WildGaussians primarily addresses two key challenges: changes in appearance and lighting, as well as the occlusion of moving objects. The research team tackled these challenges by developing two core components: appearance modeling and uncertainty modeling.
Appearance modeling allows the system to handle images taken under different conditions, such as different times or weather. This method uses trainable embeddings for each training image and Gaussian distribution, and adjusts the color of the Gaussian distribution through a neural network (MLP) to suit the corresponding shooting conditions.
Uncertainty modeling helps identify and ignore occluding objects like pedestrians or cars during training. Researchers utilized pre-trained DINOv2 features to enhance the system's adaptability to landscape changes.
In terms of performance, WildGaussians excels on challenging datasets such as NeRF On-the-go and Photo Tourism, surpassing the current state-of-the-art methods. Additionally, the method achieves a real-time rendering speed of 117 images per second on an Nvidia RTX4090 GPU.

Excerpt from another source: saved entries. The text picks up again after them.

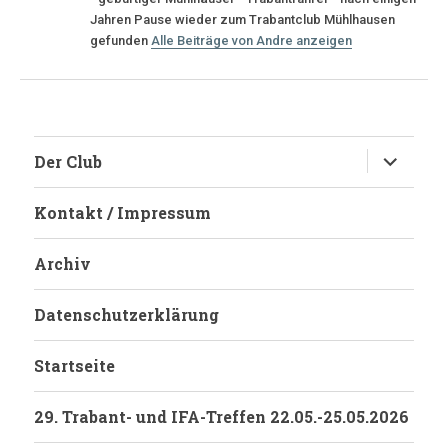
Jahren Pause wieder zum Trabantclub Mühlhausen
gefunden
Alle Beiträge von Andre anzeigen
Untermen
Der Club
anzeigen
Kontakt / Impressum
Archiv
Datenschutzerklärung
Startseite
29. Trabant- und IFA-Treffen 22.05.-25.05.2026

Although WildGaussians has made significant progress in the field of 3D reconstruction, researchers acknowledge that the method still has some limitations, such as the representation of specular highlights on objects. They plan to further improve this method in the future by integrating technologies such as diffusion models.
This research opens up new possibilities for robust, versatile, and photorealistic 3D reconstruction from noisy user-generated data, with the potential to have a profound impact in multiple fields including virtual reality, augmented reality, and computer vision.